Among the characteristic elements of this golden age, we cannot not mention the emergence of effects: from the manipulation of magnetic tapes to obtain the first artificial echoes to the development of the first plate reverbs in Germany, we ultimately arrive at an innovative design brought about by Hammond: the spring reverb, using springs in which audio signals are induced, creating a simulation of reverberation. Hammond has been using this system in its electric organs for several decades now, but in 1959 introduced a compact module allowing recording studios to have this much-desired effect, but above all to equip guitar amplifiers directly with it.

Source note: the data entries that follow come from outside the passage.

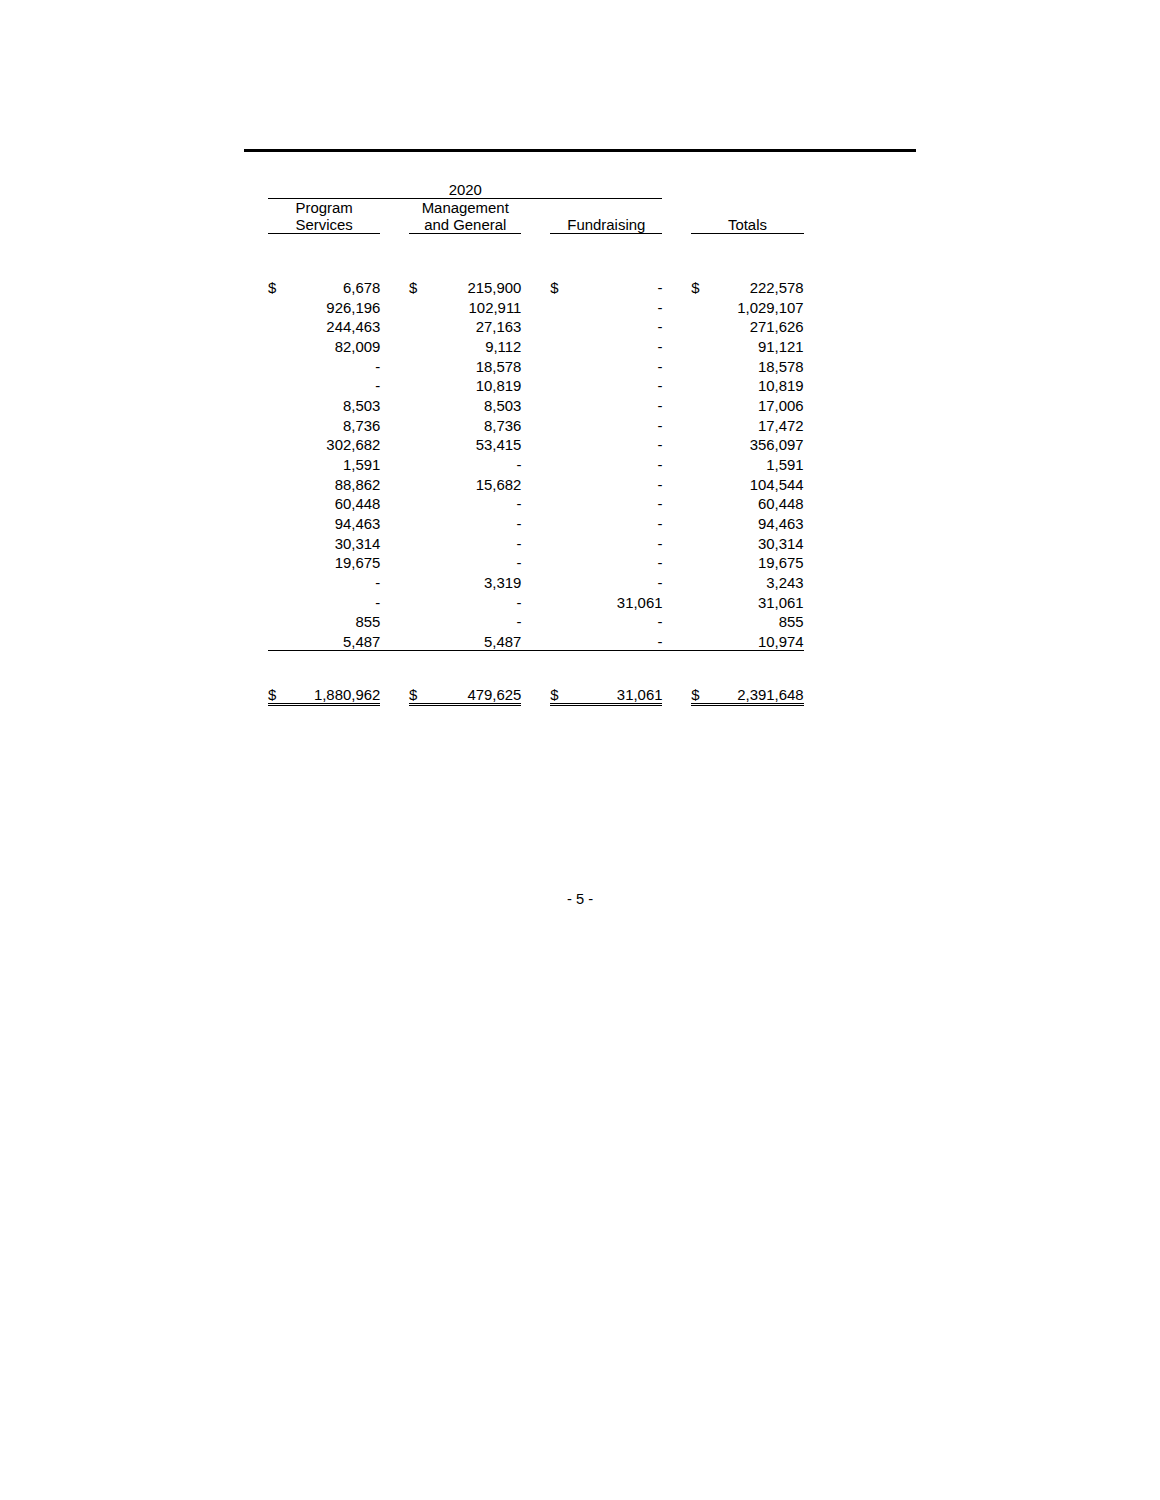| 2020 | |
| Program | | Management | | | | |
| Services | | and General | | Fundraising | | Totals |
| $ | 6,678 | | $ | 215,900 | | $ | - | | $ | 222,578 |
| | 926,196 | | | 102,911 | | | - | | | 1,029,107 |
| | 244,463 | | | 27,163 | | | - | | | 271,626 |
| | 82,009 | | | 9,112 | | | - | | | 91,121 |
| | - | | | 18,578 | | | - | | | 18,578 |
| | - | | | 10,819 | | | - | | | 10,819 |
| | 8,503 | | | 8,503 | | | - | | | 17,006 |
| | 8,736 | | | 8,736 | | | - | | | 17,472 |
| | 302,682 | | | 53,415 | | | - | | | 356,097 |
| | 1,591 | | | - | | | - | | | 1,591 |
| | 88,862 | | | 15,682 | | | - | | | 104,544 |
| | 60,448 | | | - | | | - | | | 60,448 |
| | 94,463 | | | - | | | - | | | 94,463 |
| | 30,314 | | | - | | | - | | | 30,314 |
| | 19,675 | | | - | | | - | | | 19,675 |
| | - | | | 3,319 | | | - | | | 3,243 |
| | - | | | - | | | 31,061 | | | 31,061 |
| | 855 | | | - | | | - | | | 855 |
| | 5,487 | | | 5,487 | | | - | | | 10,974 |
| $ | 1,880,962 | | $ | 479,625 | | $ | 31,061 | | $ | 2,391,648 |
- 5 -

For Fender, the hurdle was passed in 1963 with the introduction of the Fender Vibroverb, the first amplifier made in Fullerton with an onboard reverb. However, 2 years previously another device appeared: aptly named Fender Reverb Unit 6G15, it is an standalone box placed between the guitar and the amplifier – a prefiguration of modern effects pedals! The device would be a real success, since it will be the touchstone of the sound of rock of the 60s, particularly surf-rock, and the inspiration of a slew of emulators: among others, the Vox Reverberation Unit heard in the music of the Shadows, the Grampian Type 636 which will be synonymous with the sound of reggae and dub by the end of the decade…

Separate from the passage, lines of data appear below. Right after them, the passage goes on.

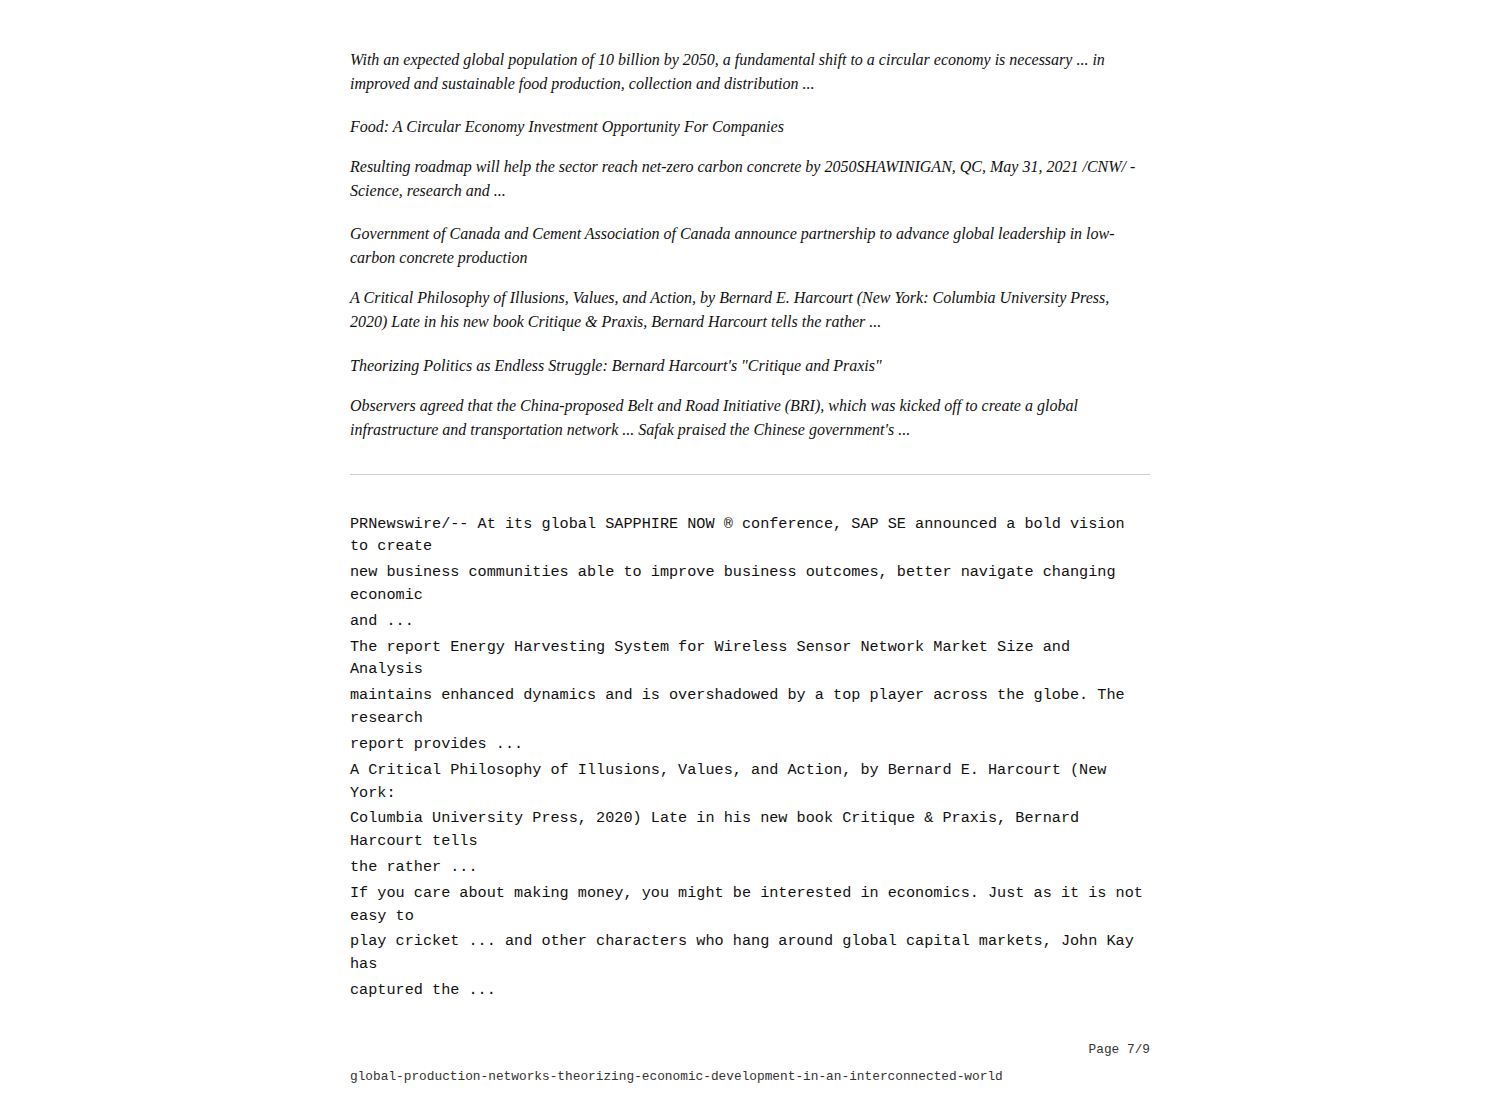With an expected global population of 10 billion by 2050, a fundamental shift to a circular economy is necessary ... in improved and sustainable food production, collection and distribution ...
Food: A Circular Economy Investment Opportunity For Companies
Resulting roadmap will help the sector reach net-zero carbon concrete by 2050SHAWINIGAN, QC, May 31, 2021 /CNW/ - Science, research and ...
Government of Canada and Cement Association of Canada announce partnership to advance global leadership in low-carbon concrete production
A Critical Philosophy of Illusions, Values, and Action, by Bernard E. Harcourt (New York: Columbia University Press, 2020) Late in his new book Critique & Praxis, Bernard Harcourt tells the rather ...
Theorizing Politics as Endless Struggle: Bernard Harcourt's "Critique and Praxis"
Observers agreed that the China-proposed Belt and Road Initiative (BRI), which was kicked off to create a global infrastructure and transportation network ... Safak praised the Chinese government's ...
PRNewswire/-- At its global SAPPHIRE NOW ® conference, SAP SE announced a bold vision to create
new business communities able to improve business outcomes, better navigate changing economic
and ...
The report Energy Harvesting System for Wireless Sensor Network Market Size and Analysis
maintains enhanced dynamics and is overshadowed by a top player across the globe. The research
report provides ...
A Critical Philosophy of Illusions, Values, and Action, by Bernard E. Harcourt (New York:
Columbia University Press, 2020) Late in his new book Critique & Praxis, Bernard Harcourt tells
the rather ...
If you care about making money, you might be interested in economics. Just as it is not easy to
play cricket ... and other characters who hang around global capital markets, John Kay has
captured the ...
Page 7/9
global-production-networks-theorizing-economic-development-in-an-interconnected-world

The circuit of the 6G15 is relatively rudimentary, composed of only three tubes: a double-triode 12AT7 for pre-amplification, a 6K6GT to drive the reverb springs, and a double-triode 12AX7, half of which is used to recover the level of spring tank output and the other to buffer the dry audio signal coming from the effect input. There are three controls: Dwell, allowing you to adjust the duration of the reverb effect, Mixer allowing you to match the levels of the wet and dry signals, and Tone, allowing you to reduce the high frequency content of the dry signal.

The example presented here comes from the very beginning of the second year of production, stamped in January 1962. We find it in the first aesthetic iteration of the model with the flat Fender nameplate screwed on the front, a brown Tolex cover and the front panel featuring a wheat-colored grill cloth ( following the nomenclature of Teagle & Sprung). It is in exceptionally well preserved original condition, including its original transformers, potentiometers, spring tank, hardware and screws exactly as it was the day it left the assembly line – even the bracket used to lock the spring tank during transportation is still present! We worked hard to restore this reverb, performing the necessary replacement of the original power cord with a modern cord with chassis grounding and expired electrolytic capacitors, verifying the proper working condition of all passive components and tubes – these operations, necessary to secure the device and ensure its optimal operation, have been carried out with the aim of preserving its entire original appearance. Now all that’s left to do is to grab a good old Strat or Jaguar and bang out your favorites tunes, from Dick Dale to the Lively Ones and, our personal favorites, the Trashmen!

110 volt operation, sold with a 220V power transformer. Tube set: 1960s Sylvania 6K6GT, modern no-brand 12AT7, modern Sovtek 12AX7.